Zoulis is happy to see people who come from all over the world pay tribute to Seinfeld. “Sometimes they ask me to take a few pictures with them,” he says of the fans. “They ask me where [the characters] sat.” And, while the actors generally shot their scenes thousands of miles away, Jerry and Jason Alexander did sit in one of Tom’s vinyl booths for a Super Bowl–commercial version of Comedians in Cars Getting Coffee.

Nevertheless, first and foremost, Tom's is a functioning diner. “It’s been here before Seinfeld,” Zoulis says, “and hopefully it’s gonna be here after all this stuff. We’re a small business, family owned. It’s been like that all this time.”

Kenny Kramer, who gave Seinfeld’s Cosmo Kramer his surname, takes a more deliberate approach to serving the Seinfeld audience. For more than two decades, he’s run Kramer’s Reality Tour, during which he offers a peek into his life as Larry David’s neighbor at the Manhattan Plaza apartment complex and visits Tom’s Restaurant and other sites that appeared on the show or inspired it.

Kramer is pleased with how Seinfeld has impacted his life. “I went from an obscure stand-up comedian to an international icon within a year,” he says, “so it worked out pretty good.”


Still, he takes a moment to clear up what he sees as a misconception: “I want to defend myself as a neighbor, because the characterization of Kramer is that he’s always barging in at inopportune times and taking food, and the truth is it was absolutely not like that. It was the opposite. Larry never had any food in his house. It was like takeout and order in—or come into Kramer’s house, because I had lots of food in my house. I was a single parent, so I always had several flavors of ice cream, fresh fruit and all kinds of snacks and treats. So Larry would come in all the time to get something to eat. But he insisted that he had to pay for everything he took or he wouldn’t feel comfortable. He would keep a list on an index card with a refrigerator magnet, and whenever he filled up the index card I’d come in and there would be like $12 on the kitchen counter and a blank index card on the refrigerator.”
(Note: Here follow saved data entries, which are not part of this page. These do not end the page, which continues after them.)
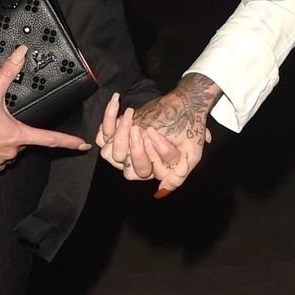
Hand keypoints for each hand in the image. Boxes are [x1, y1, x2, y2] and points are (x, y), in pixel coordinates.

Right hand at [0, 46, 92, 172]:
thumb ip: (8, 72)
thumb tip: (21, 53)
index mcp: (19, 134)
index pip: (51, 139)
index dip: (69, 142)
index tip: (83, 145)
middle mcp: (13, 151)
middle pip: (24, 140)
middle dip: (15, 130)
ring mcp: (0, 161)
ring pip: (10, 150)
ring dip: (3, 141)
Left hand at [97, 73, 219, 195]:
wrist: (184, 105)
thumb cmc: (189, 129)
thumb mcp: (191, 154)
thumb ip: (178, 175)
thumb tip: (162, 192)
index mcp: (153, 170)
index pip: (142, 170)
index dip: (143, 154)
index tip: (152, 133)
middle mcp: (136, 162)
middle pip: (123, 164)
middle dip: (130, 146)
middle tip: (137, 127)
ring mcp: (124, 148)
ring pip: (110, 152)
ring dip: (118, 132)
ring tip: (130, 114)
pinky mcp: (116, 133)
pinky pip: (103, 133)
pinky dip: (107, 118)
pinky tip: (117, 103)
“I went from an obscure stand-up comedian to an international icon within a year,” says Kenny Kramer, “so it worked out pretty good.”

Years later, Kramer says, that ended up as a plot in the Seinfeld episode “The Seven.” But in the TV version, Kramer was the one borrowing the food instead of providing it.
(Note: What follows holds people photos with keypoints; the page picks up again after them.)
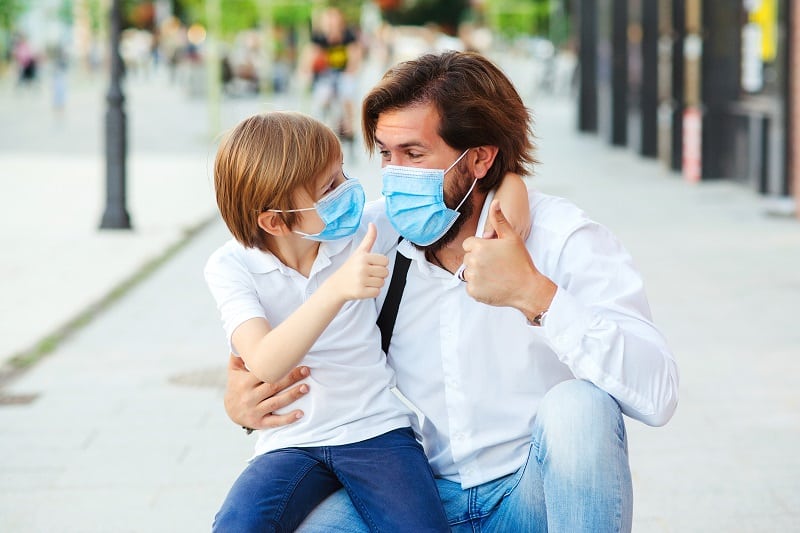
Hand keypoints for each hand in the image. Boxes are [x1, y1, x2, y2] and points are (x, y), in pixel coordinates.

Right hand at [224, 354, 308, 429]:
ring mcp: (255, 411)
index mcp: (245, 382)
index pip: (263, 373)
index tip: (293, 358)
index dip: (278, 366)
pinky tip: (301, 413)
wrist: (230, 412)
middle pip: (273, 386)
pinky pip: (275, 422)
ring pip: (276, 403)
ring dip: (292, 395)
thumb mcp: (234, 371)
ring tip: (306, 388)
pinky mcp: (259, 423)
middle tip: (306, 370)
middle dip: (290, 378)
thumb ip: (239, 355)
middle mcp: (250, 397)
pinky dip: (288, 419)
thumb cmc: (237, 386)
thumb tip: (241, 337)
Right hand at [328, 223, 388, 300]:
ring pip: (382, 283)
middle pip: (385, 272)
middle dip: (378, 275)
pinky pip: (377, 292)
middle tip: (367, 275)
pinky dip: (372, 292)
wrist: (337, 285)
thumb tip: (373, 224)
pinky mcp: (360, 292)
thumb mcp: (359, 252)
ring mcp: (361, 280)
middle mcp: (362, 268)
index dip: (380, 264)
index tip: (370, 265)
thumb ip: (369, 238)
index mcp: (363, 257)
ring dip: (375, 284)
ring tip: (364, 281)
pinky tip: (363, 288)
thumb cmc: (350, 267)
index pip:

One NYC institution less worried about misconceptions from the show is H&H Bagels. The company’s current CEO, Jay Rushin, says it was never a concern that Kramer engaged in some extremely unhygienic bagel-production practices in the episode “The Strike.” “It was just a hilarious episode,” he says, recognizing that a reasonable viewer would not assume the over-the-top scene represented the place’s actual bagel-preparation practices. (Note that the current H&H Bagels is a distant relative of the long-running original.)
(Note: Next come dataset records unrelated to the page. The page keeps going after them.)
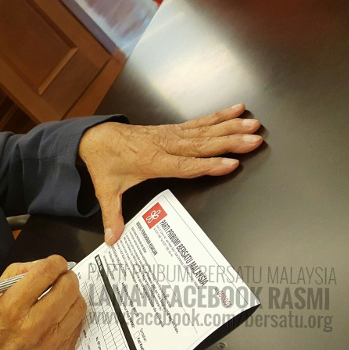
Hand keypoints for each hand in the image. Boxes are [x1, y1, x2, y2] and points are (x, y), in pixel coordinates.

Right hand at [0, 256, 85, 349]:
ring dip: (72, 296)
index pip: (46, 272)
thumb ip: (15, 276)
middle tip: (59, 278)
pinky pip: (77, 326)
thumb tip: (40, 265)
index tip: (54, 263)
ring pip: (79, 305)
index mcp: (11, 308)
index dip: (54, 262)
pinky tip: (58, 316)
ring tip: (60, 297)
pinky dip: (71, 315)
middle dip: (66, 276)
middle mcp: (33, 325)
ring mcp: (50, 343)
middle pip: (68, 287)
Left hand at [78, 104, 262, 243]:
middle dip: (229, 142)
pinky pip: (199, 122)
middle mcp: (164, 145)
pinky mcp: (172, 129)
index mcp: (151, 162)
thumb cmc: (104, 163)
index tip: (231, 163)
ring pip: (204, 131)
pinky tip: (236, 110)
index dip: (207, 165)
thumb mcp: (106, 191)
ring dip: (230, 127)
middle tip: (254, 139)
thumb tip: (112, 239)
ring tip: (254, 124)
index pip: (184, 166)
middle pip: (201, 145)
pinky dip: (218, 116)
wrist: (94, 138)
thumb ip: (112, 215)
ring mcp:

Similarly, Zoulis says he never even thought to ask what would happen in the kitchen at Monk’s on Seinfeld—and it’s a good thing, because it’s a place where Jerry and George have come to accept that a certain chef is likely to drop rubber bands into their soup (also in “The Strike,” which was evidently not a banner episode for food safety). He understood that the publicity would far outweigh anything else.

“Back then,” he says, “you just signed a release. You were happy if it worked out. Now it turns out the show is very famous.”

Finally, this fall, New York City will be home to “The Seinfeld Experience,” run by the company Superfly. What will The Seinfeld Experience entail? According to the press release we received, it’ll be in Gramercy and include “costumes, memorabilia and set re-creations” along with props and, naturally, a store.

It’s the polar opposite of Tom’s Restaurant in terms of Seinfeld-related NYC attractions—a re-creation solely designed to appeal to Seinfeld fans. But we’re likely to check it out. And take it from Jerry in the press release: “All I can say is, in the general context of the world we live in, this now seems completely normal.”